Sometimes Fitbit can measure things that they don't really know what to do with. For example, the watch measures stress in the form of "electro dermal responses", EDA. The watch detects a stress reaction in the form of sweat secretions in the skin. Every time this happens, the watch gives me a notification telling me that it has detected a stress response and asks me to consider my situation. I think these responses match quite poorly when I actually feel stressed, but above all, exactly how does it make me less stressed if the watch simultaneously pings and says I'm stressed? After a while, I manage to turn off these notifications. A message I do appreciate, however, is the reminder to move every hour, but unlike the stress notifications, it gets lost in the system and is easy to miss if you don't look at the watch at the right moment.
Besides Fitbit, we get some additional integration with Google's services. You can use the watch as a remote control for Google TV, and you can control your Nest doorbell and other smart home functions if you have them. If you have a Pixel phone, you can unlock the phone with the watch and UWB, but since the watch vibrates and sends a notification every time, it becomes quite annoying when I try it. You can take voice messages that you can sync to your phone afterward if it's not with you. Of course, you can also voice control the watch with "Hey Google," but then you have to speak slowly. When I try to say "Hey Google, what time is it?" it only picks up the word time, did I mention that Pixel Watch 3 is a bit slow?
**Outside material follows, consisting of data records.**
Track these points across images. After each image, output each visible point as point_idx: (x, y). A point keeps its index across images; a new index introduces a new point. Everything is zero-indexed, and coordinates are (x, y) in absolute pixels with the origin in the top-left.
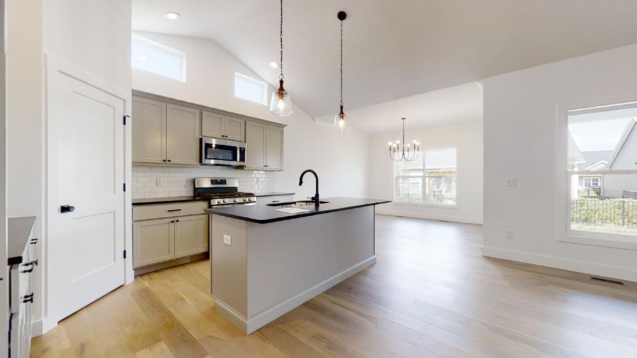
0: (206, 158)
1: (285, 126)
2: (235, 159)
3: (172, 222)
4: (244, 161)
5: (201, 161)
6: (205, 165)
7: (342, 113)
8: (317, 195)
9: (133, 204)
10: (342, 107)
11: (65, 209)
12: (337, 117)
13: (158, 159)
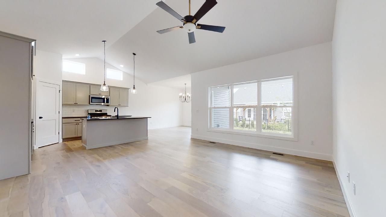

The minimalist lifestyle guru Marie Kondo once advocated that you should look at every item you have and ask if it gives you joy. "Does it spark joy?" If not, you should get rid of it. This is probably particularly relevant for smartwatches, as they are fundamentally quite unnecessary gadgets. Sure, the health tracking is good, but you can get that from a fitness band for a fifth of the price or less. The smartwatch must justify its existence by being a gadget that makes you happy. Pixel Watch 3 gives me quite little joy but unexpectedly much irritation. It was not what I expected from Google.